Actually, non-Americans have a very good reason to dump American assets particularly U.S. government securities. I am in fact hard pressed to come up with a worse investment choice than U.S. government securities. Low yields even though they are denominated in the inflation-prone currency called the U.S. dollar.

That does not mean that they are likely to do so. Various Asian governments and Oil exporting governments like Russia, Norway and Saudia Arabia desperetely want to avoid a sharp decline in the dollar so they would likely step in were private investors to dump U.S. assets.

Ivan Kirigin December 29, 2005 at 1:35 pm

"inflation-prone currency"

Compared to what? Over the last few years, the CPI has been low.

A bigger risk is a transition away from using the USD as the unofficial petro-dollar. The EU is trying to get Russia to sell oil for Euros. That could get very ugly.

Keith G. Derrick December 29, 2005 at 9:11 pm


"Over the last few years, the CPI has been low."

Low doesn't mean no price inflation. It just means there is not as much price inflation as before.

If you want to see what the FED has done to the value of the dollar, check out the graph on my blog at:

or just view the graph at:

This graph is a real eye opener.

gman December 29, 2005 at 11:17 pm

If only all the holders of shares traded by the same logic. "I don't want to sell because if everybody sells(this worthless #$%##) the price will go down and we will all lose money….so nobody will sell" In reality, as long as enough market particpants believe they wont be late or last to the exit, this will hold. It is never "different this time". The sterling was once worth $4+.

Mark December 30, 2005 at 1:25 pm

The US dollar is not just the American currency, it is the currency of choice around the world. If a Zimbabwean wants to trade with an Azerbijanian then they will probably use US dollars for the trade (they will also proabably conduct business in English but that's another matter). Thus as long as countries like China achieve spectacular growth and want currency to trade with each other, they will want to hold more US dollars.
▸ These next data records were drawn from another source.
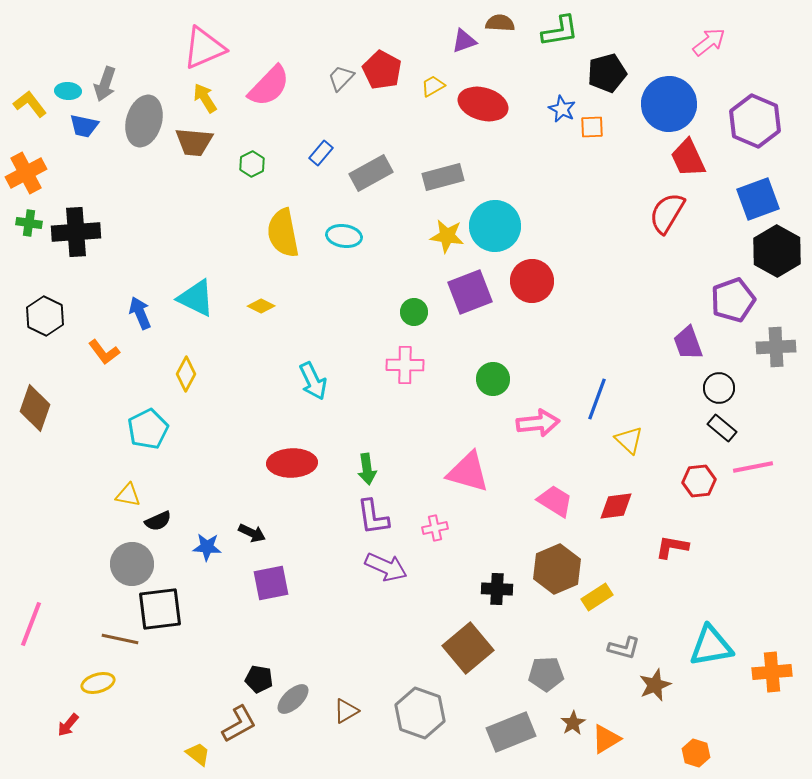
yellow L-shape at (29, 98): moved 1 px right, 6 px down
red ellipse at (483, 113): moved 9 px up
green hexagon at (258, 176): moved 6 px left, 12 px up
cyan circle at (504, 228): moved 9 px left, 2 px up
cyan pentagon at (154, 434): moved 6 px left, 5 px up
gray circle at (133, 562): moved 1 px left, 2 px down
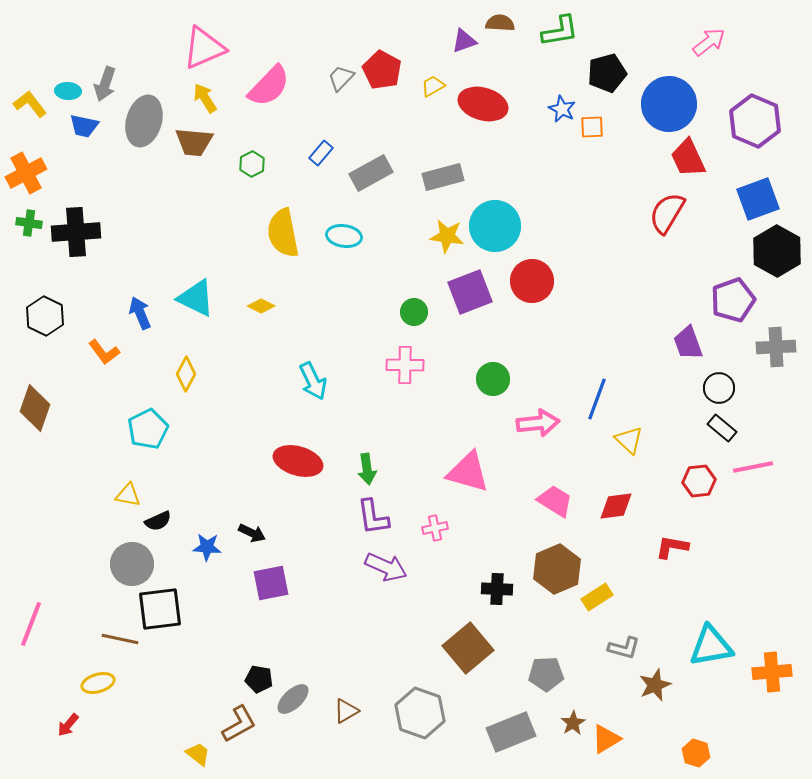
red ellipse at (292, 463): moved 6 px right, 2 px up; rotated 18 degrees clockwise
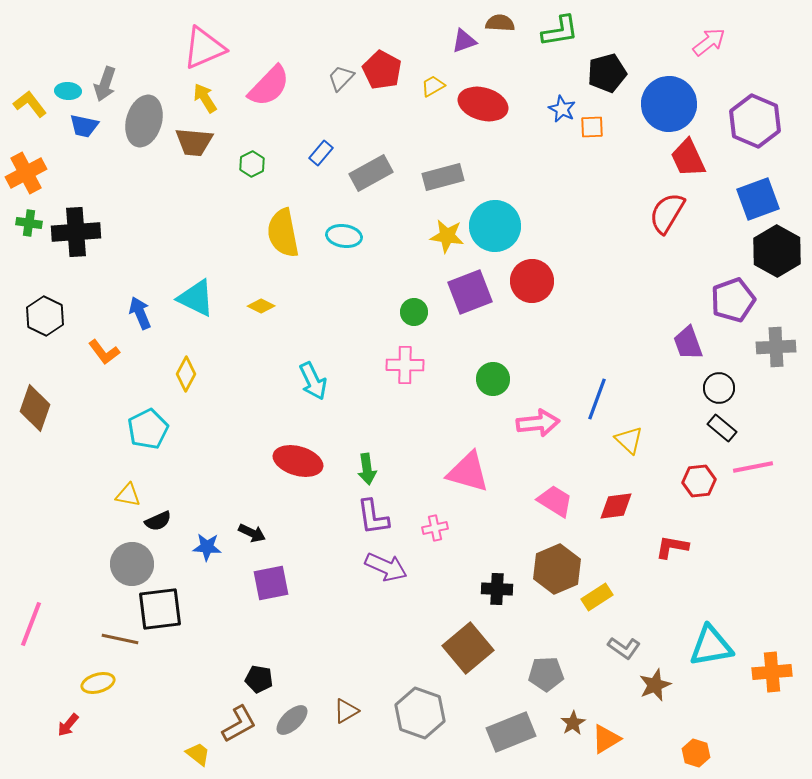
gray L-shape at (624, 648): rotated 20 degrees clockwise
gray ellipse at (293, 699): moved 1 px left, 21 px down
This was the position once held by the British pound, the fact that the US dollar has now taken over is one of the reasons why the pound no longer fetches $4.

Joel December 31, 2005 at 12:45 am

Those inflation graphs are always interesting. The gold window closes and the presses start running overtime. Gotta love it.
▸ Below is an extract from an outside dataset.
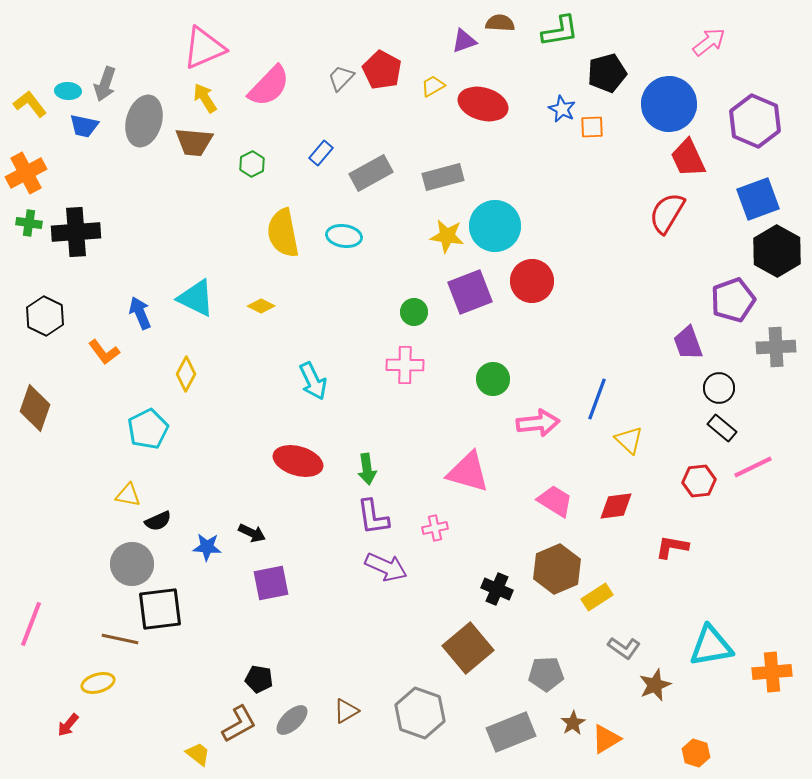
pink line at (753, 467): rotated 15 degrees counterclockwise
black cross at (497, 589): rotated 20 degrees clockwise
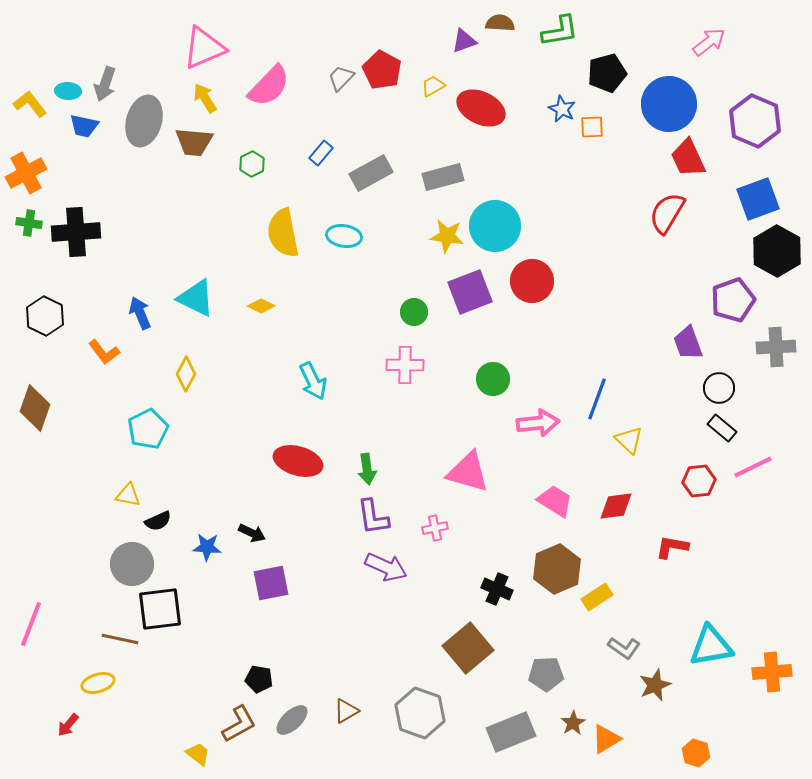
red ellipse at (483, 104): moved 2 px left, 4 px down; rotated 9 degrees clockwise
Babatu Ferguson January 2, 2006 at 4:00 pm

For those who want to watch this episode, it's online here:

kahnbalaya January 3, 2006 at 8:35 am

Two comments:
1. The gold window didn't close. If you look at graphs for the gold supply, it has grown at a steady (if not quite as steep a rate as the dollar) since the turn of the century.

2. Gman's comment is very appropriate. At some point, all shell games must come to an end. Same with the dollar. Milton seems to think that foreign speculators are the only ones hurt in this situation, but what would actually happen is a huge hit in wealth for the American people. A gradual adjustment towards exports would commence, but the shock upward on prices we pay for imported goods (or their comparable domestics) would hit most people quite hard.